Final answer:
To find the maximum rate of change of f at the given point (3, 9), we need to calculate the gradient of the function at that point. The gradient is (-15, 30), which represents the direction in which the maximum rate of change occurs. The maximum rate of change is approximately 33.54 and the direction is (-0.447, 0.894).
Step-by-step explanation:
To find the maximum rate of change of f at a given point, we need to calculate the gradient of the function at that point. The gradient of a function represents the rate of change of the function with respect to its variables. In this case, we have the function f(x, y) = 5y²/x. To calculate the partial derivatives, we differentiate the function with respect to x and y separately.

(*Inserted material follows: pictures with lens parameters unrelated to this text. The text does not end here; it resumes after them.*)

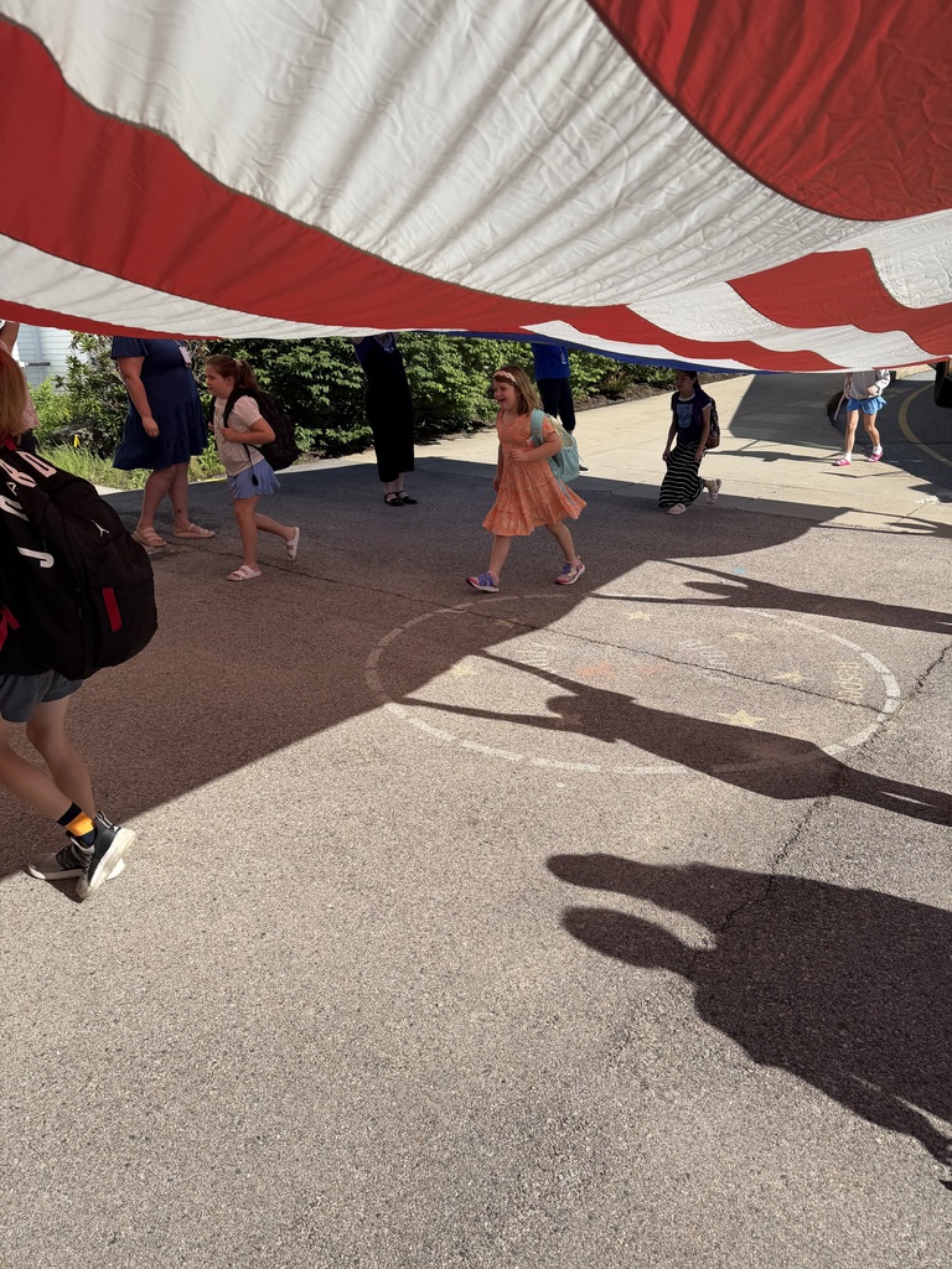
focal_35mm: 24
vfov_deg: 71.6
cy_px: 634
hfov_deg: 56.8
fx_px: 880
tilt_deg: -17.2
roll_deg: +2.6
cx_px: 476
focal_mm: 6.76
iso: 80
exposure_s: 1/4975
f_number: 1.78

First, we find the partial derivative of f with respect to x:
∂f/∂x = -(5y²)/x²
Next, we find the partial derivative of f with respect to y:
∂f/∂y = 10y/x
Using these partial derivatives, we can find the gradient of f at the point (3, 9). Substituting x = 3 and y = 9 into the derivatives:
∂f/∂x = -(5(9)²)/(3)² = -135/9 = -15
∂f/∂y = 10(9)/(3) = 30
Therefore, the gradient of f at the point (3, 9) is (-15, 30). The maximum rate of change of f at this point is the magnitude of the gradient vector, which is √((-15)² + 30²) = √(225 + 900) = √1125 ≈ 33.54. The direction in which the maximum rate of change occurs is given by the direction vector of the gradient, which is (-15/33.54, 30/33.54) ≈ (-0.447, 0.894).